Each line of the data below should be restated exactly, with images left out.

[Provided information — start]

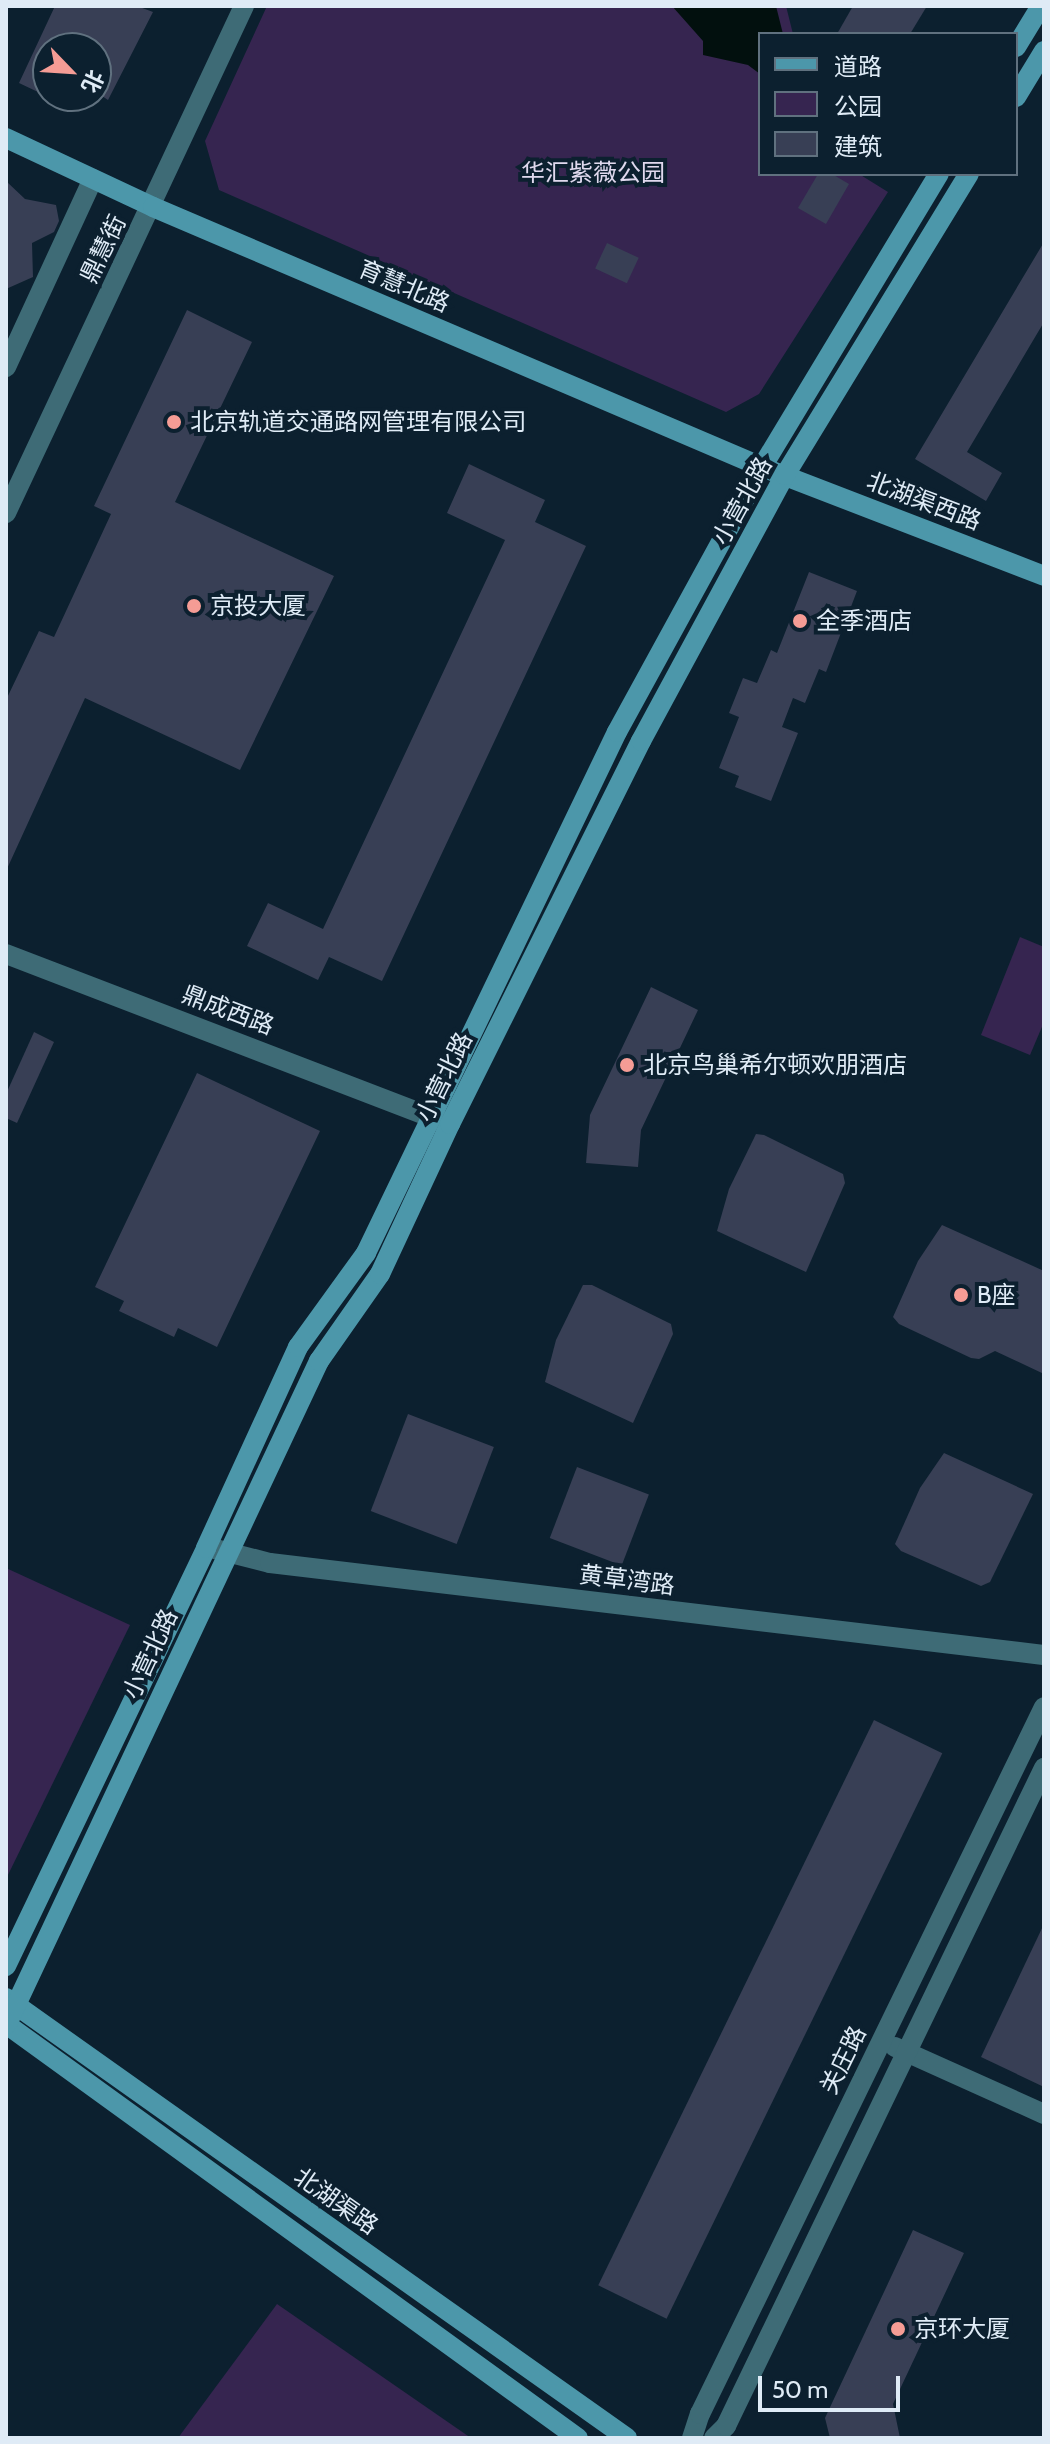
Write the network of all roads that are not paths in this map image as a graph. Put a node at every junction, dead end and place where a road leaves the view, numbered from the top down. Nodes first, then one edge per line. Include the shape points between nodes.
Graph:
1 (244, 6) edge
2 (1041, 6) edge
3 (1018, 44) edge
4 (1044, 51) edge
5 (1018, 94) edge
6 (6, 138) edge
7 (938, 176) edge
8 (968, 176) edge
9 (93, 179) junction
10 (153, 207) junction
11 (6, 367) edge
12 (762, 467) junction
13 (785, 475) junction
14 (6, 513) edge
15 (1044, 576) edge
16 (6, 954) edge
17 (440, 1120) junction
18 (206, 1548) junction
19 (228, 1550) junction
20 (1044, 1655) edge
21 (1044, 1707) edge
22 (1044, 1768) edge
23 (6, 1966) edge
24 (11, 2001) edge
25 (6, 2024) edge
26 (882, 2041) junction
27 (907, 2052) junction
28 (1044, 2114) edge
29 (578, 2438) edge
30 (627, 2438) edge
31 (692, 2438) edge
32 (714, 2438) edge

1 - 10 street, 鼎慧街
2 - 3 street
4 - 5 street
6 - 9 street, 育慧北路
7 - 12 street, 小营北路
8 - 13 street, 小营北路
9 - 10 street, 育慧北路
9 - 11 street
10 - 12 street, 育慧北路
10 - 14 street, 鼎慧街
12 - 13 street, 育慧北路
12 - 17 street, 小营北路 via 617,732
13 - 15 street, 北湖渠西路
13 - 17 street, 小营北路
16 - 17 street, 鼎成西路
17 - 18 street, 小营北路 via 366,1253 298,1347
17 - 19 street, 小营北路 via 380,1274 319,1361
18 - 19 street, 黄草湾路
18 - 23 street, 小营北路
19 - 20 street, 黄草湾路 via 270,1563
19 - 24 street, 小营北路
21 - 26 street, 关庄路
22 - 27 street
24 - 25 street, 小营北路
24 - 30 street, 北湖渠路
25 - 29 street, 北湖渠路
26 - 27 street
26 - 31 street, 关庄路
27 - 28 street
27 - 32 street via 726,2426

[Provided information — finish]

§ Reply to the task
Write the network of all roads that are not paths in this map image as a graph. Put a node at every junction, dead end and place where a road leaves the view, numbered from the top down. Nodes first, then one edge per line. Include the shape points between nodes.
Graph:
1 (244, 6) edge
2 (1041, 6) edge
3 (1018, 44) edge
4 (1044, 51) edge
5 (1018, 94) edge
6 (6, 138) edge
7 (938, 176) edge
8 (968, 176) edge
9 (93, 179) junction
10 (153, 207) junction
11 (6, 367) edge
12 (762, 467) junction
13 (785, 475) junction
14 (6, 513) edge
15 (1044, 576) edge
16 (6, 954) edge
17 (440, 1120) junction
18 (206, 1548) junction
19 (228, 1550) junction
20 (1044, 1655) edge
21 (1044, 1707) edge
22 (1044, 1768) edge
23 (6, 1966) edge
24 (11, 2001) edge
25 (6, 2024) edge
26 (882, 2041) junction
27 (907, 2052) junction
28 (1044, 2114) edge
29 (578, 2438) edge
30 (627, 2438) edge
31 (692, 2438) edge
32 (714, 2438) edge

1 - 10 street, 鼎慧街
2 - 3 street
4 - 5 street
6 - 9 street, 育慧北路
7 - 12 street, 小营北路
8 - 13 street, 小营北路
9 - 10 street, 育慧北路
9 - 11 street
10 - 12 street, 育慧北路
10 - 14 street, 鼎慧街
12 - 13 street, 育慧北路
12 - 17 street, 小营北路 via 617,732
13 - 15 street, 北湖渠西路
13 - 17 street, 小营北路
16 - 17 street, 鼎成西路
17 - 18 street, 小营北路 via 366,1253 298,1347
17 - 19 street, 小营北路 via 380,1274 319,1361
18 - 19 street, 黄草湾路
18 - 23 street, 小营北路
19 - 20 street, 黄草湾路 via 270,1563
19 - 24 street, 小营北路
21 - 26 street, 关庄路
22 - 27 street
24 - 25 street, 小营北路
24 - 30 street, 北湖渠路
25 - 29 street, 北湖渠路
26 - 27 street
26 - 31 street, 关庄路
27 - 28 street
27 - 32 street via 726,2426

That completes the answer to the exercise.